Lupinus texensis 'Texas Maroon'
Our pick of the week is a maroon bluebonnet, a Texas Super Star selection.
Although you may never see them, maroon bluebonnets actually ARE found in nature, along with a spectrum from white, to pink, to deep blue. The reason we see so many blue bluebonnets, is because of genetics. The blue flower color is dominant and the other colors are recessive. Like our other native wildflowers, maroon bluebonnet seeds should be planted in the fall.
But now is the perfect time to plant transplants. When the seeds dry in May or so, collect them to plant next year. In the meantime, the bluebonnet plants will fixate nitrogen in the soil to make germination easier next year.
And be forewarned: since bluebonnets are annuals, with the parent plant dying after seed-production, the maroon color will be lost in your population if there are any blue bluebonnets in the area to pollinate them.
Bluebonnets perform best in full sun and prefer well-drained soil. The crown of this plant remains at soil level, with only the leaves and flower-stalks elongating, so if the soil is too heavy or stays too wet, your bluebonnets will rot quite quickly.

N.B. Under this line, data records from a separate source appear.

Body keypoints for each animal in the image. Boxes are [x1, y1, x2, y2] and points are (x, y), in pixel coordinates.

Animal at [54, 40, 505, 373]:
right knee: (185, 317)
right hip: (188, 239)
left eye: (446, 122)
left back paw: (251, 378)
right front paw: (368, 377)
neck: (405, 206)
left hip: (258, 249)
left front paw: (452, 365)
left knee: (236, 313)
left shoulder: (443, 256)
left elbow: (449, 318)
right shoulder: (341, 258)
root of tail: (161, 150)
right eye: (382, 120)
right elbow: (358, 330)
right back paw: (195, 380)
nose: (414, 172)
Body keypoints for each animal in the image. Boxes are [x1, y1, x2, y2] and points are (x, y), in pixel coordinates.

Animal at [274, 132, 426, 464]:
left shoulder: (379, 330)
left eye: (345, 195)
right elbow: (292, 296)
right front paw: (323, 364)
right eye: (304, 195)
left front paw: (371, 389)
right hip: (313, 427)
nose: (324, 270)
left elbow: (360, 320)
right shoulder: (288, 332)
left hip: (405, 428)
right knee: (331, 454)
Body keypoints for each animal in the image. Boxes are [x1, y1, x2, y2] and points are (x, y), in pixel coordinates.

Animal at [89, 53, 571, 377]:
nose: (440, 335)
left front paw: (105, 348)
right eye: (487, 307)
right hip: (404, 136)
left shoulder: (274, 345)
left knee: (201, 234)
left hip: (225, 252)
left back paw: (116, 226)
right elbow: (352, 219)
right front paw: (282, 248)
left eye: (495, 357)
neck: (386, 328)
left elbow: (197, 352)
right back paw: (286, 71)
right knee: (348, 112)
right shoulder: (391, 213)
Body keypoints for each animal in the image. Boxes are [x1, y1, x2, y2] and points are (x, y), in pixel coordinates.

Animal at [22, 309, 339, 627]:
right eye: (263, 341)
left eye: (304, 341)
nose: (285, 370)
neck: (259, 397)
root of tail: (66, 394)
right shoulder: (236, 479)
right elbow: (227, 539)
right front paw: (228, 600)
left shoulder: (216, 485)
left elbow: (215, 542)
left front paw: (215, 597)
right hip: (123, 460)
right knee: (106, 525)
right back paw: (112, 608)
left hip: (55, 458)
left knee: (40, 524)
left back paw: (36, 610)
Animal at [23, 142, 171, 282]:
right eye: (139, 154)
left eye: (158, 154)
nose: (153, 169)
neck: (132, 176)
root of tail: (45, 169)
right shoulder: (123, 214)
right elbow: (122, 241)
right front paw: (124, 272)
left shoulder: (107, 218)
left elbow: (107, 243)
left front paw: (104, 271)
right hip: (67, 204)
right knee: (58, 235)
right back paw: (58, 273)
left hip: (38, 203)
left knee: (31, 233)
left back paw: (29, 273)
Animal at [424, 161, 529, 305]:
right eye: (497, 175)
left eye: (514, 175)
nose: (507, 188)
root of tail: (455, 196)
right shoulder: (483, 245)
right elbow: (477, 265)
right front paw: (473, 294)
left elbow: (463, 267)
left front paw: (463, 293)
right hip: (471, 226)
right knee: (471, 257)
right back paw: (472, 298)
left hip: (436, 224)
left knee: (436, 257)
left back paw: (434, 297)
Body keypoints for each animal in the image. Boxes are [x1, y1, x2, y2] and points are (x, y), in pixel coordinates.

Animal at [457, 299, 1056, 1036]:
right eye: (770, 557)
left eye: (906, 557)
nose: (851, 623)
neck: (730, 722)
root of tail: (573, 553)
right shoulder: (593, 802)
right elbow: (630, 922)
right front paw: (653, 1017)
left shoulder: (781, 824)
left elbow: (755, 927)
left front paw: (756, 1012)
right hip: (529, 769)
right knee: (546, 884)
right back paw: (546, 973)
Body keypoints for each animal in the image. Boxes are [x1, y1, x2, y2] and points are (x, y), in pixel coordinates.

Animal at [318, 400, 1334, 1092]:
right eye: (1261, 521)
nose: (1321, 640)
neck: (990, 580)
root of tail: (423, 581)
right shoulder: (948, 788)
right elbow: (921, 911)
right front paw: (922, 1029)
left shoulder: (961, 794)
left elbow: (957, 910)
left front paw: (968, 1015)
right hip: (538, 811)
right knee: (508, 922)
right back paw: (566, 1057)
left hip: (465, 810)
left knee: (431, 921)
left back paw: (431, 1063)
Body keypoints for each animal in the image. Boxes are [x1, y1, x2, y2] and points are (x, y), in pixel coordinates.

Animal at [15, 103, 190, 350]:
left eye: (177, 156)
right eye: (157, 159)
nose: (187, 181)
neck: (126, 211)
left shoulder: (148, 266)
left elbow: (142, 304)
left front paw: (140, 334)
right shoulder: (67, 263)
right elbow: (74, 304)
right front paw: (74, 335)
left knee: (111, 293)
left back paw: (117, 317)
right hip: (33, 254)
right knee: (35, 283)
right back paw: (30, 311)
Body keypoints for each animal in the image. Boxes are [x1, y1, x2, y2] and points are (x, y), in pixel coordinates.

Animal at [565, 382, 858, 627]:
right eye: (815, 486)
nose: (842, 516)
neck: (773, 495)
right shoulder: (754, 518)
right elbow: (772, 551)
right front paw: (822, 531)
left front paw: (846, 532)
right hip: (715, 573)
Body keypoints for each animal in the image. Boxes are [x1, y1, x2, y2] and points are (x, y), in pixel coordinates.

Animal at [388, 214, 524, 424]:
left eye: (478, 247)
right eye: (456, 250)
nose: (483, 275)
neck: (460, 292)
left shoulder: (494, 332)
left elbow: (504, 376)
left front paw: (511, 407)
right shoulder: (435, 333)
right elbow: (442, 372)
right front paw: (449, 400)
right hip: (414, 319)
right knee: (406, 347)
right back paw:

If you’d like, you can allow the seeds to naturalize in your garden, or you can collect them once the pods have dried on the plant. Bluebonnet seeds have a very hard seed-coat and require some physical scarring to soften and imbibe water. In nature, scarification occurs in varying ways, but if you collect seed for resowing, you could use a file to slough away some of the seed coat before planting next October-November.